Dimensions plate: 35.2 × 25.1 cm (13 7/8 × 9 7/8 in.) sheet: 52.7 × 39.9 cm (20 3/4 × 15 11/16 in.)

Editor: This is “A Winged Skeleton Holding an Anatomical Drawing” by Jacques Gamelin, from 1779. It appears to be a print of a pencil drawing. There’s a striking contrast between the winged skeleton and the anatomical drawing, a memento mori right there in the studio. What do you make of this rather peculiar piece? Curator: Peculiar is just the word! The memento mori was practically its own genre then. Death wasn't something neatly tucked away. Here, Gamelin isn’t just reminding us of mortality; he’s got Death itself studying human anatomy, as though seeking some final secret. What I find arresting is the casualness of it. The winged skeleton perched amidst artistic paraphernalia, like some jaded art critic. Do you see the hourglass on the table, as a measure of time, next to a collection of body parts casually scattered on the floor? It gives Death a learned sensibility, if Death could be learned… which I think he can be, if we only try.

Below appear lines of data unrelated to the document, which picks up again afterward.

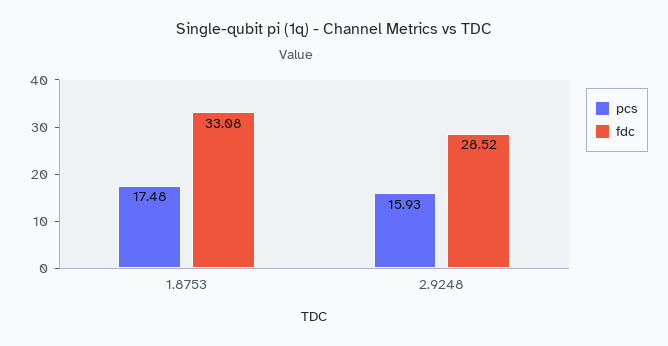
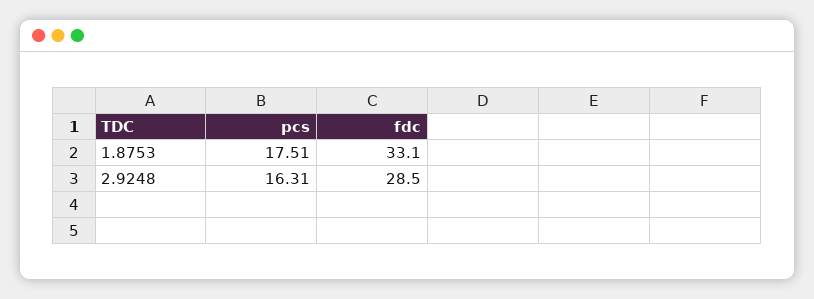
  {
    "pcs": {
-     "1.8753": 17.48,
+     "1.8753": 17.51,
-     "2.9248": 15.93
+     "2.9248": 16.31
    },
    "fdc": {
      "1.8753": 33.08,
      "2.9248": 28.52
    }
  }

Editor: That’s a compelling point – this isn’t just a grim reminder but a… critique? The skeleton examining art supplies suggests some kind of meta-commentary. Is Gamelin maybe poking fun at academic art, hinting at its ultimate futility in the face of death? Curator: Exactly! The wings could symbolize ambition, aspiring to transcendence, yet grounded in the very tangible, decaying human form. What good is ambition if death renders it all moot? Gamelin presents this stark question through dark humour. Isn’t it amusingly dark that a drawing is literally more flesh-like than the human form?! Perhaps death is merely the freedom from flesh. The human experience distilled to it’s purest creative, cognitive moment! Or, maybe he just liked skeletons, what do I know? Editor: A rather thought-provoking dance with mortality and artistry. I appreciate the lens of dark humour – it really shifts the way I see it. Curator: Absolutely. It's a macabre giggle in the face of the inevitable. And in art, isn't that sometimes the best medicine?